Atualmente, o estratégico bioma, localizado na maior região brasileira, empurra o aceleramento das mudanças climáticas globais. Desmatamento, terras degradadas, urbanização acelerada, uso da terra incompatível com uma agenda de mitigação das mudanças climáticas, contaminações generalizadas dos corpos d’água subterrâneos e águas de superfícies como rios, lagos e igarapés. Garimpos ilegais, são adicionados às consequências dos pacotes tecnológicos estimuladores da crise climática e humanitária dos povos originários.

É importante acentuar que a fase da Amazônia extrativista e florestal passou e nada se aprendeu com ela.
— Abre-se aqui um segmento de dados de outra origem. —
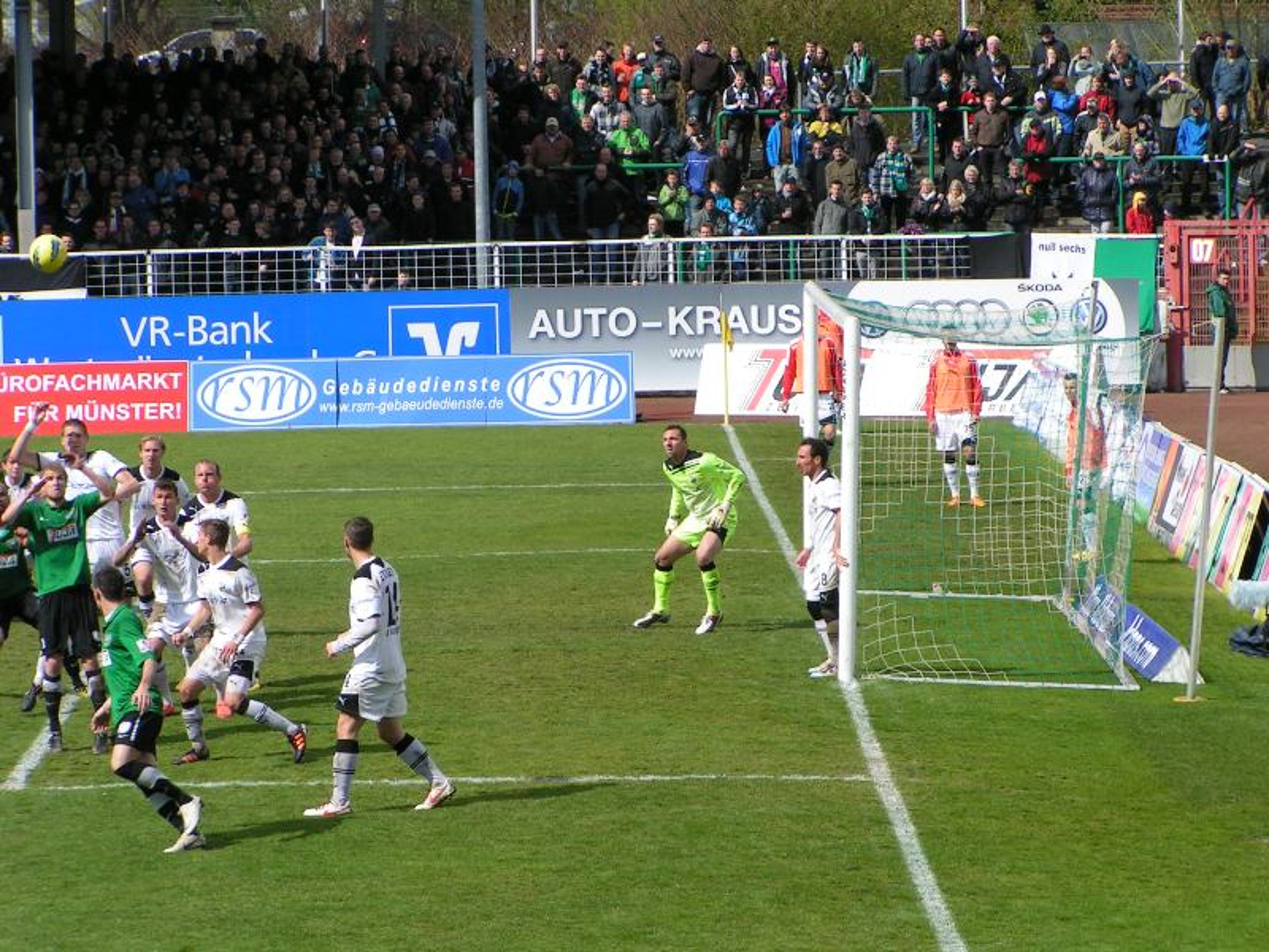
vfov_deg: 8.6
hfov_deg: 11.5
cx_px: 634
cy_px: 476
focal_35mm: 172
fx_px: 6305
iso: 50
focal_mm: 26.3
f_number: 6.3
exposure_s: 1/500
Mas se observarmos a região com lentes dos postulados epistemológicos e metodológicos kantianos, aguçando a razão e os sentidos, é possível perceber que a Amazônia é terra de uso com a sombra da mata. Sombra é o uso da terra que deu certo. Nada de “pelação rasa” da mata de cobertura. Nenhum cultivo é tão emblemático nessa questão do que o cacau. Cacau à sombra da floresta é cultivo ecológico perfeito, climaticamente nascido assim, e quando voltou às origens trouxe a “marca da sombra” derivado da sua origem amazônica. O açaí é outro cultivo bem amazônico que tem a “marca”. Inventos de domesticação que levam cultivares a pleno sol não passam de apanágios do fracasso global, sistêmico, integral e integrado.
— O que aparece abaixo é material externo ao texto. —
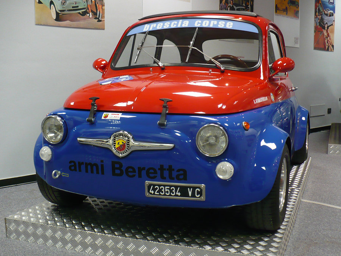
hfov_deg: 50.1
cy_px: 128
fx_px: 364
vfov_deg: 38.7
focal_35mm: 37
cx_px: 170
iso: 200
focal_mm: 6.1
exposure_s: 1/20
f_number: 2.8
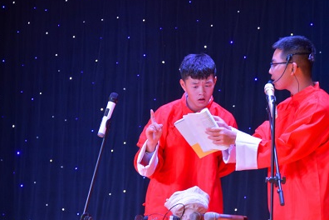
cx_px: 204
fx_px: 1815
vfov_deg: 6.9
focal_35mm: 199
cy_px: 126
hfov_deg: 10.4
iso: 800
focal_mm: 105
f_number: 5.6
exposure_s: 1/40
A questão central do uso da terra na Amazônia como fator favorável atenuante das mudanças climáticas, deve ter com objetivos: (1) Praticar a ocupação da terra e o solo baixo à sombra da mata. (2) Mudar os membros da equação da produção, de produção/produtividade para qualidade/quantidade, ou seja, minimização da grandeza. A teoria do “small is beautifull” de Schumacher é mais apropriada. (3) Nenhum negócio agrícola e/ou criatório deve exceder a cem (100) hectares. Não há necessidade de reserva legal florestal; todo uso se fará baixo a sombra. (4) A extensão rural, o ensino agrícola e a pesquisa, na Amazônia, devem ter as suas orientações ontológicas, propositivas ao desenvolvimento das transferências do conhecimento e geração do conhecimento direcionados integralmente à prática do uso da terra, baixo a sombra florestal já existente.

Ao final, caso a soja e a pecuária sejam adaptadas “bem baixo à floresta”, sejam” benvindas; caso contrário, aqui não será o seu lugar.